Well thats how I view it.
But this is half of what Moore is going for.
Watchmen is a direct attack not just on superhero comics but also their fans. He knows there's going to be a percentage of people so deeply rooted in the genre they can't break free of the conditioning. I'm not saying you are one of these people, but you're probably not making this argument on a Ted Bundy message board.
There's a reason why all the characters in Watchmen are archetypes. We immediately grab on to them. And then Moore deconstructs the imagery and traditions that have built up over the course of superhero comic publishing. So
of course the Captain America figure would be in Nam. The ultimate capitalist, thinking nothing of violence for money. Then it goes farther. He's a rapist. A murderer. A man who would rather kill the mother of his child than "interact" or have any kind of meaningful relationship with another human being. And killed not just because he could expose Ozymandias' plan, but because there's just no room for "heroes" like him in the new world order. They're counterproductive.

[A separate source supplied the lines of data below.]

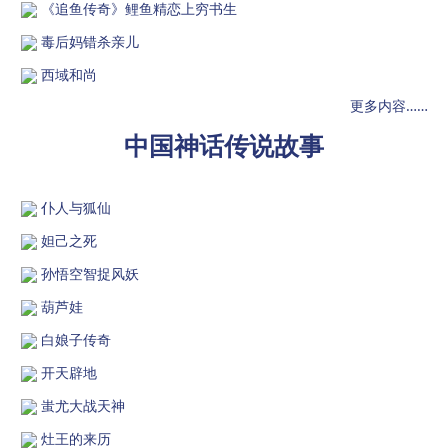
《追鱼传奇》鲤鱼精恋上穷书生
毒后妈错杀亲儿
西域和尚
更多内容……
中国神话传说故事
仆人与狐仙
妲己之死
孙悟空智捉风妖
葫芦娃
白娘子传奇
开天辟地
蚩尤大战天神
灶王的来历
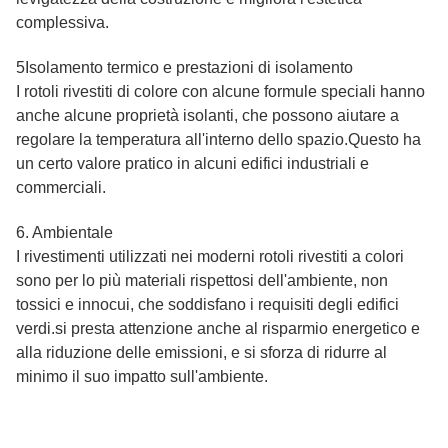
complessiva.
5Isolamento termico e prestazioni di isolamento
I rotoli rivestiti di colore con alcune formule speciali hanno
anche alcune proprietà isolanti, che possono aiutare a
regolare la temperatura all'interno dello spazio.Questo ha
un certo valore pratico in alcuni edifici industriali e
commerciali.
6. Ambientale
I rivestimenti utilizzati nei moderni rotoli rivestiti a colori
sono per lo più materiali rispettosi dell'ambiente, non
tossici e innocui, che soddisfano i requisiti degli edifici
verdi.si presta attenzione anche al risparmio energetico e
alla riduzione delle emissioni, e si sforza di ridurre al
minimo il suo impatto sull'ambiente.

It's the ultimate joke in some ways, because Moore knows there will
still be some people so conditioned by superheroes that even being shown these things, they still make excuses and buy Comedian action figures. I don't know. Maybe those people are buying Ted Bundy figures too. Maybe they're making excuses for Hitler in history class, because he probably cried during the long dark tea time of the soul too.
But I doubt it.
What's your take on Rorschach, barbelith? Certainly the man has snapped and suffers from mental illness but how insane is he? He is aware of both the nature and quality of his actions and he knows that society views his brutality as wrong and illegal.
But
he doesn't view his actions as wrong, and so he tumbles into the abyss. This is a guy who drops people down elevator shafts. A guy who casually tortures someone
who may be completely unrelated to his case to investigate his case. We might feel sympathy for his downward spiral, but we're certainly not supposed to
like him.
Remember too that Rorshach was sane whilst adventuring with Nite Owl in the past. The Rorshach we see in the present sequences is insane.
Is there anyone or anything in the story to admire, emulate or point to as being "cool"?
This depends on how we define cool. I would say no in the colloquial sense. But I think Dan emerges reasonably well all things considered. He's the one guy to reach out to Rorshach through the illness. He's the one guy who came to adventuring through innocence; his gadgets are fun and defensive. His costume has become a fetish and I don't deny he's rather sad in a way.
But I think largely the
entire point of Watchmen is to tell comic readers that superheroes are outdated relics their fans are dysfunctional. It's incredibly contemporary in a way, because many of its themes are directly tied to US torture operations and the way we perceive our imperialist foreign policy today. Moore wants us to take the mask off more than the characters.